Gespeicherte Einträge:

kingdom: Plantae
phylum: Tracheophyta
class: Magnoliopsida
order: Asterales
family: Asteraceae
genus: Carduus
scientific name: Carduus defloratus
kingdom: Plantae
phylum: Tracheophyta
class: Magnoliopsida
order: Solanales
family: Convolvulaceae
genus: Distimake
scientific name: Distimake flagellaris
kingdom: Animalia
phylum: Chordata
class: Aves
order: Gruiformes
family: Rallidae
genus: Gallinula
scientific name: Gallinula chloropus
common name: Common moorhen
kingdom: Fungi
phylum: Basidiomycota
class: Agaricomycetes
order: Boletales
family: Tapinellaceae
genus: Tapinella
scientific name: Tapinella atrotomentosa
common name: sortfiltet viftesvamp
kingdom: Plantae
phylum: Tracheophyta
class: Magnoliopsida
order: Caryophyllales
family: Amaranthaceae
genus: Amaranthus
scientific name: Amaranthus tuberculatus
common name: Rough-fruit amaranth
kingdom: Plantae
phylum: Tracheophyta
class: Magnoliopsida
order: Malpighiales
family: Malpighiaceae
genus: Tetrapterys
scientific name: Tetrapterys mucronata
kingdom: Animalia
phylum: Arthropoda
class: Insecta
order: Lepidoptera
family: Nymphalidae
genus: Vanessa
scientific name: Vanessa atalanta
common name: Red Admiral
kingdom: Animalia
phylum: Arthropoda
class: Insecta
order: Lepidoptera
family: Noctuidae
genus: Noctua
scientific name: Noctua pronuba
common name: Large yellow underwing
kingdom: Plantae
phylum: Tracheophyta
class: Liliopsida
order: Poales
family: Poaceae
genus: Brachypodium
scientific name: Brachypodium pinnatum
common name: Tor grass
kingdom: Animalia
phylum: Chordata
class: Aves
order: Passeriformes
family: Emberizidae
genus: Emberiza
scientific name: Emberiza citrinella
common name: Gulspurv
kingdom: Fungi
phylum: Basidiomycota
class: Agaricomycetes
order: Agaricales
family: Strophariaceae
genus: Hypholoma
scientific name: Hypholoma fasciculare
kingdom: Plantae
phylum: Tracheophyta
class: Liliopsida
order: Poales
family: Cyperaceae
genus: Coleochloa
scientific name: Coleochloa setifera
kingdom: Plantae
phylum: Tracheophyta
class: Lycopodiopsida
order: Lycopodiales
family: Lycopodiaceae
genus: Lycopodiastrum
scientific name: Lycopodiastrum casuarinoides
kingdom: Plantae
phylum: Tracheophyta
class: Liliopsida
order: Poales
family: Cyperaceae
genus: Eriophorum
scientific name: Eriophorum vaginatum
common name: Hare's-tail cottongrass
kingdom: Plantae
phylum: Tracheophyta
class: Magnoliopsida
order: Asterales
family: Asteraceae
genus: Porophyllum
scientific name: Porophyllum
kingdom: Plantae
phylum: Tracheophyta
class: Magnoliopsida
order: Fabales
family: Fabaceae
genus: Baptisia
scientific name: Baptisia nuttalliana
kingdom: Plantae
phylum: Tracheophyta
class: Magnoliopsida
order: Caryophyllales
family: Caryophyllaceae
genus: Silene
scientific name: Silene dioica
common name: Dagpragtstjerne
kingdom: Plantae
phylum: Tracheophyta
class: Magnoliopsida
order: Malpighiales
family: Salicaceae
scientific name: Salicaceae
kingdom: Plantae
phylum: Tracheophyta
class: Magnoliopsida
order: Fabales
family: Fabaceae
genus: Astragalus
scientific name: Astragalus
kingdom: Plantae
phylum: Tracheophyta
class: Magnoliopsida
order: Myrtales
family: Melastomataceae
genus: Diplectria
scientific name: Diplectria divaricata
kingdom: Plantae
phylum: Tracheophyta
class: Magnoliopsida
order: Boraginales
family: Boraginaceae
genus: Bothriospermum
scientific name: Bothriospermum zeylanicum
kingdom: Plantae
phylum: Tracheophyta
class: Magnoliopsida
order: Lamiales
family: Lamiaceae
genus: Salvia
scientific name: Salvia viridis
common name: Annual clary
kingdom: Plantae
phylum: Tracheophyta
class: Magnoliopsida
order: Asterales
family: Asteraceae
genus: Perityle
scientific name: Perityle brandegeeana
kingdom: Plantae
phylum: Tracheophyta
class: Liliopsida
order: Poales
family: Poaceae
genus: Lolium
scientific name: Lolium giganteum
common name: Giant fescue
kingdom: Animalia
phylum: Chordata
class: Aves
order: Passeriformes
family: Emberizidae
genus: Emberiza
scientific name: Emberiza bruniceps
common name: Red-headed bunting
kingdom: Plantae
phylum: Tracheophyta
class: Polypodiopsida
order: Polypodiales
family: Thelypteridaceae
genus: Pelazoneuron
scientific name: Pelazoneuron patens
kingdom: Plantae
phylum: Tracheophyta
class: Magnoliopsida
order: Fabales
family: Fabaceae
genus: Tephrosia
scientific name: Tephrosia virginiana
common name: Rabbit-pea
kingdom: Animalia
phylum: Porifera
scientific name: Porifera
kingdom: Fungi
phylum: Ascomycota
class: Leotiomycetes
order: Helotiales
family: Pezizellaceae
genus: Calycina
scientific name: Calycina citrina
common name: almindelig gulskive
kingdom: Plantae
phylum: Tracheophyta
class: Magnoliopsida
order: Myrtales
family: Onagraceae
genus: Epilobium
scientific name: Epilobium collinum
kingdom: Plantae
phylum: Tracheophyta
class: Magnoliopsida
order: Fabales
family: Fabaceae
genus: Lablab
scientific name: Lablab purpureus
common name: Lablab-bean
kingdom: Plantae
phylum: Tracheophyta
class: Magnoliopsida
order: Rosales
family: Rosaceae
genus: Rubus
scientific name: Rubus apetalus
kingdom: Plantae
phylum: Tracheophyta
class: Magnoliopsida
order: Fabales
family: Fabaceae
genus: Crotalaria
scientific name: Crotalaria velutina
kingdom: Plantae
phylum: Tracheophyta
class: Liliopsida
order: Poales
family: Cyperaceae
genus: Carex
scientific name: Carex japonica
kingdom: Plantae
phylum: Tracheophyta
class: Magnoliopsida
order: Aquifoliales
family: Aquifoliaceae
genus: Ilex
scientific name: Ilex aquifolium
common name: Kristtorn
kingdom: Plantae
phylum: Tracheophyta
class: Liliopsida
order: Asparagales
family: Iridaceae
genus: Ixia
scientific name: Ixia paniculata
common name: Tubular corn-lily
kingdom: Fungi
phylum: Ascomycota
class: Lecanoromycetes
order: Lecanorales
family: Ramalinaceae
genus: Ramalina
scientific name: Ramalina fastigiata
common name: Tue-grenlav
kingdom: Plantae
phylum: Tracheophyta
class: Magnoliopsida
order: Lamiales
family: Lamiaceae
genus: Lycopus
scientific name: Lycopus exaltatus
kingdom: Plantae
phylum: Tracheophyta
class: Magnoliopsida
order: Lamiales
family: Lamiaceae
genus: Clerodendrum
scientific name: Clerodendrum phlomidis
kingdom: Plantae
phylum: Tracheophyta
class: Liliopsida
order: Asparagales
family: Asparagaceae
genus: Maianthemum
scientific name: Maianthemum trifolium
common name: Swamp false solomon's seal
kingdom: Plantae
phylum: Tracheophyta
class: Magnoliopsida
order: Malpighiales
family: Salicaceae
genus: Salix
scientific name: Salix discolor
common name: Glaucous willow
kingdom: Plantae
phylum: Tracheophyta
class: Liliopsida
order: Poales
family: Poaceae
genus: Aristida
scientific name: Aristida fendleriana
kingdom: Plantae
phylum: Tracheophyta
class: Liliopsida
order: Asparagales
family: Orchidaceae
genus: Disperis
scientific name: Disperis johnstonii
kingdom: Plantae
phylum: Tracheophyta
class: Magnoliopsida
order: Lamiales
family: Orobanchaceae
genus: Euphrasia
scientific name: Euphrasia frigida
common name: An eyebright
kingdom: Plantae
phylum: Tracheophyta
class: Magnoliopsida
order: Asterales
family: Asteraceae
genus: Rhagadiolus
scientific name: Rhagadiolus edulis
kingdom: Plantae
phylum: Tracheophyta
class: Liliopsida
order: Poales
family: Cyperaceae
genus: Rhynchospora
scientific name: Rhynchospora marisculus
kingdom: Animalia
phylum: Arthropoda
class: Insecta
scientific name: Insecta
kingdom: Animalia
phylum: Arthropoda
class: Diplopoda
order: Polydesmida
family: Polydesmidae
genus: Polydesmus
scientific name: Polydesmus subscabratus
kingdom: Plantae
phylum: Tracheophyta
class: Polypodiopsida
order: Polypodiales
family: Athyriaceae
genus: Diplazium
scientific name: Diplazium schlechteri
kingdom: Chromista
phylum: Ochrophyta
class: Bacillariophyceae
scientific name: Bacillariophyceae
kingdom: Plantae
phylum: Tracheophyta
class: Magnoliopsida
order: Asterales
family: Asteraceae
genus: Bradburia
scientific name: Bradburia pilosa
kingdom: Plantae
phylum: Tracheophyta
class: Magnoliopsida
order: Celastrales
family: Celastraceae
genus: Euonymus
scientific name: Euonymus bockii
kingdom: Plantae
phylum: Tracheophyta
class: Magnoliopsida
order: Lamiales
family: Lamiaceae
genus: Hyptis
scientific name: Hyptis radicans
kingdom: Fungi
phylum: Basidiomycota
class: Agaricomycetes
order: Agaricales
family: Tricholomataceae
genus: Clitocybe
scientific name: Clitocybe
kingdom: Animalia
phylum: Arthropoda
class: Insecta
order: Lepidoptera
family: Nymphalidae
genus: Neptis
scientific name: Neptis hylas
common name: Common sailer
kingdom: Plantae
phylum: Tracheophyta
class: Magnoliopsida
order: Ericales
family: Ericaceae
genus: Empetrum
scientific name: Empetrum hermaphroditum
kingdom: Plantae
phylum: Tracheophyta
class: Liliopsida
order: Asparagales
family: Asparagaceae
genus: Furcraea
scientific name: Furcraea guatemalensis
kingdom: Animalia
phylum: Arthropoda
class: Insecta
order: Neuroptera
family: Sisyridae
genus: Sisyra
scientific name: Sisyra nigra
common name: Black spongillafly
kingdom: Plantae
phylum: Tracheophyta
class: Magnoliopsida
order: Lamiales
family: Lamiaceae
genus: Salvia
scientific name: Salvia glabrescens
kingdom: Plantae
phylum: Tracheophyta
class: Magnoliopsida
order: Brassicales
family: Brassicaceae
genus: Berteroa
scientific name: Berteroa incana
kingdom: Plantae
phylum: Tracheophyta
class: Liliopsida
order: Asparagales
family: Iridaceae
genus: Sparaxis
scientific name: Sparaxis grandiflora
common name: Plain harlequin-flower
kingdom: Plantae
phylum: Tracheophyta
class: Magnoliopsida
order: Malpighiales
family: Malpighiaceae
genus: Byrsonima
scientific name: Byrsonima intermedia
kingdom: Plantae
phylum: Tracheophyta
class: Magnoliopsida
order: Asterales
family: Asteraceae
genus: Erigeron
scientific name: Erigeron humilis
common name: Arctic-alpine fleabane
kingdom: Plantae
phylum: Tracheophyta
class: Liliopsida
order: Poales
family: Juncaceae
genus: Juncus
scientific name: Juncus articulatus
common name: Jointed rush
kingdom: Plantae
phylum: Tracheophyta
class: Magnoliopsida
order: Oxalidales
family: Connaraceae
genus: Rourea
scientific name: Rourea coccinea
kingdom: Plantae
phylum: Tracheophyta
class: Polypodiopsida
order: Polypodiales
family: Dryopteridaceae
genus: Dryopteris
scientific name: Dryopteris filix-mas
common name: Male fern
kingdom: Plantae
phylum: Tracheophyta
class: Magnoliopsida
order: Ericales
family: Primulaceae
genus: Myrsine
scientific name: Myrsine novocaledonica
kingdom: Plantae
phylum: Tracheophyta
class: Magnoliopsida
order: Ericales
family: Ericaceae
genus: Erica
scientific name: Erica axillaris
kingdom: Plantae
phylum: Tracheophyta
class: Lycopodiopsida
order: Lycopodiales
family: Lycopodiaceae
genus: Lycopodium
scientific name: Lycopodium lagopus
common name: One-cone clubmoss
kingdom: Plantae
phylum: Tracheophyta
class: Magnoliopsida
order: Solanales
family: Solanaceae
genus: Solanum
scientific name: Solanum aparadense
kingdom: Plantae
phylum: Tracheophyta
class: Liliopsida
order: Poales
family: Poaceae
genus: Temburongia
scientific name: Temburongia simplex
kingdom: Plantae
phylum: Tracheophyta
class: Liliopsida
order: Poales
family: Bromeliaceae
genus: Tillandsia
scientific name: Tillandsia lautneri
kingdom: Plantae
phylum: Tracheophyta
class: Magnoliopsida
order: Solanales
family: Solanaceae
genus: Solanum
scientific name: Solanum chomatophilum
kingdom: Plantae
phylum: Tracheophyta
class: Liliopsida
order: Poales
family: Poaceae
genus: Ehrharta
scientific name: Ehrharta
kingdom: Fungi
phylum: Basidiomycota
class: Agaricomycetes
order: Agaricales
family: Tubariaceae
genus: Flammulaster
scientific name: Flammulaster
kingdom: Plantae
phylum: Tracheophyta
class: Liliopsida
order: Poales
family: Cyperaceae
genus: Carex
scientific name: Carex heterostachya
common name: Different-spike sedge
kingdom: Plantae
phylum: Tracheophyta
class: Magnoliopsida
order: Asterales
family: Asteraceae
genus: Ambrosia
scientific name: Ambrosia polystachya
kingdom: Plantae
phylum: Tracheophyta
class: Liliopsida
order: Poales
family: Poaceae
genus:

> AUFGABE:
Gib aus den Einträgen oben die Zeilen wortgetreu wieder: Beginne bei der Zeile mit „genus: Bothriospermum“ und höre nach der Zeile mit „common name: Giant fescue“ auf.

> ERWARTETE LÖSUNG:
genus: Bothriospermum
scientific name: Bothriospermum zeylanicum
kingdom: Plantae
phylum: Tracheophyta
class: Magnoliopsida
order: Lamiales
family: Lamiaceae
genus: Salvia
scientific name: Salvia viridis
common name: Annual clary
kingdom: Plantae
phylum: Tracheophyta
class: Magnoliopsida
order: Asterales
family: Asteraceae
genus: Perityle
scientific name: Perityle brandegeeana
kingdom: Plantae
phylum: Tracheophyta
class: Liliopsida
order: Poales
family: Poaceae
genus: Lolium
scientific name: Lolium giganteum
common name: Giant fescue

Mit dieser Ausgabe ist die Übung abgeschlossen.